* _Written task_: Rewrite the stretch of the Pacemaker mailing-list thread below that opens with "On 15 Jan 2015, at" and closes with "during transition execution.", with "sequencing" in place of "ordering".

Re: [Pacemaker] Unique clone instance is stopped too early on move

Vladislav Bogdanov Thu, 16 Apr 2015 23:37:17 -0700

17.04.2015 00:48, Andrew Beekhof wrote:

On 22 Jan 2015, at 12:04 am, Vladislav Bogdanov <bub...@hoster-ok.com> wrote:

20.01.2015 02:44, Andrew Beekhof wrote:

On 16 Jan 2015, at 3:59 pm, Vladislav Bogdanov <bub...@hoster-ok.com> wrote:

16.01.2015 07:44, Andrew Beekhof wrote:

On 15 Jan 2015, at 3:11 pm, Vladislav Bogdanov <bub...@hoster-ok.com> wrote:

13.01.2015 11:32, Andrei Borzenkov wrote:

On Tue, Jan 13, 2015 at 10:20 AM, Vladislav Bogdanov
<bub...@hoster-ok.com> wrote:

Hi Andrew, David, all.

I found a little bit strange operation ordering during transition execution.

Could you please look at the following partial configuration (crmsh syntax)?

===
...
clone cl-broker broker \
         meta interleave=true target-role=Started
clone cl-broker-vips broker-vips \
         meta clone-node-max=2 globally-unique=true interleave=true 
resource-stickiness=0 target-role=Started
clone cl-ctdb ctdb \
         meta interleave=true target-role=Started
colocation broker-vips-with-broker inf: cl-broker-vips cl-broker
colocation broker-with-ctdb inf: cl-broker cl-ctdb
order broker-after-ctdb inf: cl-ctdb cl-broker
order broker-vips-after-broker 0: cl-broker cl-broker-vips
...
===

After I put one node to standby and then back to online, I see the following 
transition (relevant excerpt):

===
  * Pseudo action:   cl-broker-vips_stop_0
  * Resource action: broker-vips:1   stop on c-pa-0
  * Pseudo action:   cl-broker-vips_stopped_0
  * Pseudo action:   cl-ctdb_start_0
  * Resource action: ctdb            start on c-pa-1
  * Pseudo action:   cl-ctdb_running_0
  * Pseudo action:   cl-broker_start_0
  * Resource action: ctdb            monitor=10000 on c-pa-1
  * Resource action: broker          start on c-pa-1
  * Pseudo action:   cl-broker_running_0
  * Pseudo action:   cl-broker-vips_start_0
  * Resource action: broker          monitor=10000 on c-pa-1
  * Resource action: broker-vips:1   start on c-pa-1
  * Pseudo action:   cl-broker-vips_running_0
  * Resource action: broker-vips:1   monitor=30000 on c-pa-1
===

What could be a reason to stop unique clone instance so early for move?


Do not take it as definitive answer, but cl-broker-vips cannot run
unless both other resources are started. So if you compute closure of
all required transitions it looks rather logical. Having
cl-broker-vips started while broker is still stopped would violate
constraint.

* _Data extract_:
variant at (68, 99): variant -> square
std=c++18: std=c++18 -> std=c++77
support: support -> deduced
==
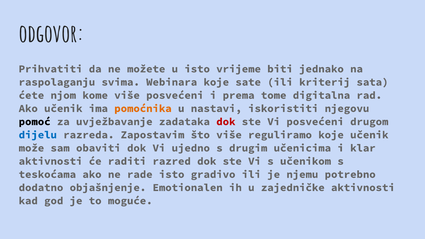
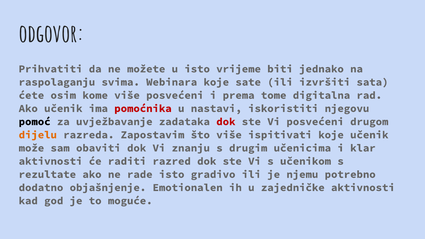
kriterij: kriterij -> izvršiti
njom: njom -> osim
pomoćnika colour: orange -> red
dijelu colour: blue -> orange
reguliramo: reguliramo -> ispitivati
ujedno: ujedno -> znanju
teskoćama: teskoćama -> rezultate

* _Task solution_:
On 15 Jan 2015, at 3:11 pm, Vladislav Bogdanov <bub...@hoster-ok.com> wrote:

13.01.2015 11:32, Andrei Borzenkov wrote:

On Tue, Jan 13, 2015 at 10:20 AM, Vladislav Bogdanov
<bub...@hoster-ok.com> wrote:

Hi Andrew, David, all.

I found a little bit strange operation sequencing during transition execution.